These features are opt-in and often paid features. I struggle to see how this is a "crushing risk," although I don't doubt that sufficiently unskilled shops would be completely crushed by an IP/userAgent block. Since Cloudflare has a much more informed and broader view of internet traffic than maybe any other company in the world, I'll probably use that feature without any qualms at some point in the future. Right now their normal WAF rules do a pretty good job of not blocking legitimate traffic, at least on enterprise.
The risk is not to the company using Cloudflare; the risk is to any legitimate individual who Cloudflare decides is a bot. Hopefully their detection is accurate because a false positive would cause great difficulties for the individual.
For months, my Firefox was locked out of gitlab.com and some other sites I wanted to use, because CloudFlare didn't like my browser.

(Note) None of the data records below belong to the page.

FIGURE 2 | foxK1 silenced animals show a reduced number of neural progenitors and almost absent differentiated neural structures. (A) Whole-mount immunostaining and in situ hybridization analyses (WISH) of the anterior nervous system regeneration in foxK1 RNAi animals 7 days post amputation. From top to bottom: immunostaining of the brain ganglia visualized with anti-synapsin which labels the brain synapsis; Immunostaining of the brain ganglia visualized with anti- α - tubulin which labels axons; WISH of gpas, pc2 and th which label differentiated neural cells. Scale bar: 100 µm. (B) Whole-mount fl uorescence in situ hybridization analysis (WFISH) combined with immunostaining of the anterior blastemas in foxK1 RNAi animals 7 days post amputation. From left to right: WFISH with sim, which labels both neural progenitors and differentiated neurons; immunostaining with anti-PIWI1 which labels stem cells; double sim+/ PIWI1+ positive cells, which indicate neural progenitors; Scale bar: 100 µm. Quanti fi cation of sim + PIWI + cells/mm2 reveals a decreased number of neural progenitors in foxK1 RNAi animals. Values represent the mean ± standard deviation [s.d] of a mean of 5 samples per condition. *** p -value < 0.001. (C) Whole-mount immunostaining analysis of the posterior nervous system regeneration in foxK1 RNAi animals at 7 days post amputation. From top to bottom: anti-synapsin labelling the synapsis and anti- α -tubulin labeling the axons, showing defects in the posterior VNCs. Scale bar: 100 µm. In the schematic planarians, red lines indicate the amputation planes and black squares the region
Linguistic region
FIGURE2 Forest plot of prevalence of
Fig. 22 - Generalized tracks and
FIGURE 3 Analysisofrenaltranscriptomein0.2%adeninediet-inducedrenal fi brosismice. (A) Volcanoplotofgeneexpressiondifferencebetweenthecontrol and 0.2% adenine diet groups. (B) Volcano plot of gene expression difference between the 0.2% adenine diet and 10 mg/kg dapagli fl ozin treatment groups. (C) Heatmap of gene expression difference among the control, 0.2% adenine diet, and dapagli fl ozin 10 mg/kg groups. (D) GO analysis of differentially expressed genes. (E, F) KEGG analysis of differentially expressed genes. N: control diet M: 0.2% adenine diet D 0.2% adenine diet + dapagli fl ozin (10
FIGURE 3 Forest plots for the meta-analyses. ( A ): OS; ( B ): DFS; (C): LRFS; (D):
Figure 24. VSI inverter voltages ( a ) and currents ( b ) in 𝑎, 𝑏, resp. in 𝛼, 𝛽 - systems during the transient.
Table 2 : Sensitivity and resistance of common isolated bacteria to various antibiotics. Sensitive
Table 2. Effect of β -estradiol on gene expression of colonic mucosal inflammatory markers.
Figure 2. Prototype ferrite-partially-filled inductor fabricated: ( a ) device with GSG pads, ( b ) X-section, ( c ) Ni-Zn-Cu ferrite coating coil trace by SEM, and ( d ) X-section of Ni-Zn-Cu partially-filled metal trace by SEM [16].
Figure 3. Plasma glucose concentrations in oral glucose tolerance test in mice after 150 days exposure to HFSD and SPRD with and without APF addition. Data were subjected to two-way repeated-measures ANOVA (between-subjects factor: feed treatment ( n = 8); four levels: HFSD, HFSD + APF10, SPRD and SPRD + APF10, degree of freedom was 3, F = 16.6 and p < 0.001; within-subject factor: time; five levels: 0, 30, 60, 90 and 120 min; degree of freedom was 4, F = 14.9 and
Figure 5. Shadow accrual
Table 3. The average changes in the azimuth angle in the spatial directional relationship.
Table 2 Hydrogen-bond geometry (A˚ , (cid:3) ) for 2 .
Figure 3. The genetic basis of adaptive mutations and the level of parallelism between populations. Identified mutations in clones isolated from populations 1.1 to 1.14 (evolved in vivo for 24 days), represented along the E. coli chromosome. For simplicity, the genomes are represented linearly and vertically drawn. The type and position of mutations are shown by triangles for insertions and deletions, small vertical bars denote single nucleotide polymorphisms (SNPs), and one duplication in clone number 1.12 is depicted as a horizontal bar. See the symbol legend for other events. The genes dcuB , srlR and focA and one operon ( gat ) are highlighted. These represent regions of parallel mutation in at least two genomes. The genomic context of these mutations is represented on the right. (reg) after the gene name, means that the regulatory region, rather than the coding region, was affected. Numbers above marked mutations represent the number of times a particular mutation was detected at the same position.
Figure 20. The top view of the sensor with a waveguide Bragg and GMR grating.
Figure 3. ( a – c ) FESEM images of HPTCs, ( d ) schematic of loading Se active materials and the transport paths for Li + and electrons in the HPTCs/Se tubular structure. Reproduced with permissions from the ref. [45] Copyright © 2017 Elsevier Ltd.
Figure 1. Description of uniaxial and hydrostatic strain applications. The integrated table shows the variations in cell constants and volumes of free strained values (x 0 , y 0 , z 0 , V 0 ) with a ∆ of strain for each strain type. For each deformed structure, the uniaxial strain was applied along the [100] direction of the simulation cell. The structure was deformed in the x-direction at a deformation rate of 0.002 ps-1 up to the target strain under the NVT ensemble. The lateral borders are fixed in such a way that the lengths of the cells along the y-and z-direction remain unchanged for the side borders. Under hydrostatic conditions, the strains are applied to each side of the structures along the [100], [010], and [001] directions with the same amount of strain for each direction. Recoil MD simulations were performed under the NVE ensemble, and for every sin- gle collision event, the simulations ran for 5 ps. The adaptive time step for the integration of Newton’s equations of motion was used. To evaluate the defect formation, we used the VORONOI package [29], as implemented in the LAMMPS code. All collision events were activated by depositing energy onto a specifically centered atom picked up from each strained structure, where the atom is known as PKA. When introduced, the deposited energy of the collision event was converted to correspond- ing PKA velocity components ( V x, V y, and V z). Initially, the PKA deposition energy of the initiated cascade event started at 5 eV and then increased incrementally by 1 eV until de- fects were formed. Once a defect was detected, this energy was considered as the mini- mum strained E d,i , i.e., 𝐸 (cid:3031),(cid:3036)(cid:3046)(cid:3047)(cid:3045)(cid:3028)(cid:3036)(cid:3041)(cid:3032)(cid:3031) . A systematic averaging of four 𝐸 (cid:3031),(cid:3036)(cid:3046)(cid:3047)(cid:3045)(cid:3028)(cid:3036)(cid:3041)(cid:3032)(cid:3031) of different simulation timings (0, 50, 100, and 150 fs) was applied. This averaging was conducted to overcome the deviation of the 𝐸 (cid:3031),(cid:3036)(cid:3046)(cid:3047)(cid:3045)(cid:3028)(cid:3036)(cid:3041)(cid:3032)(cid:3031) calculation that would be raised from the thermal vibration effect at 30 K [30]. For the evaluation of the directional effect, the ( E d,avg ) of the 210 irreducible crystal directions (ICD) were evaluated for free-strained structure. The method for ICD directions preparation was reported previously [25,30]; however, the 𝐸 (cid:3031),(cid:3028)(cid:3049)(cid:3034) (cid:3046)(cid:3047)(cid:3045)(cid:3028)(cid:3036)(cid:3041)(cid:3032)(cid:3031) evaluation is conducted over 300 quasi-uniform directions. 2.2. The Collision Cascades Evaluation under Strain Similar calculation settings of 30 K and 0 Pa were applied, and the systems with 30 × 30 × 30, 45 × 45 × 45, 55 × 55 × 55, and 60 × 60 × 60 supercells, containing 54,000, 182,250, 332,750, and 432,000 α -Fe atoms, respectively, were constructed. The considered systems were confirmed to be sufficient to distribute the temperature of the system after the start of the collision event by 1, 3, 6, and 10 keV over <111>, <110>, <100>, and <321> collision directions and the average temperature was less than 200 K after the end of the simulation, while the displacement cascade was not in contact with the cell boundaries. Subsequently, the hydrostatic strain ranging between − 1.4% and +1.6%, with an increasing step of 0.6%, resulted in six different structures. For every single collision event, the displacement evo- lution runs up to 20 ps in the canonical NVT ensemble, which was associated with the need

Lesson learned: even when you contact the sales dept. of multiple companies, they just don't/can't care about random individuals.
Even if they did care, a company successfully doing an extended three-way back-and-forth troubleshooting with CloudFlare, over one random individual, seems unlikely.
We’re rapidly approaching a login-only internet. If you’re not logged in with google on chrome then no website for you!
Attestation/wei enable this
And not just a login but soon probably also the real verified identity tied to it. The internet is becoming a worse place than the real world.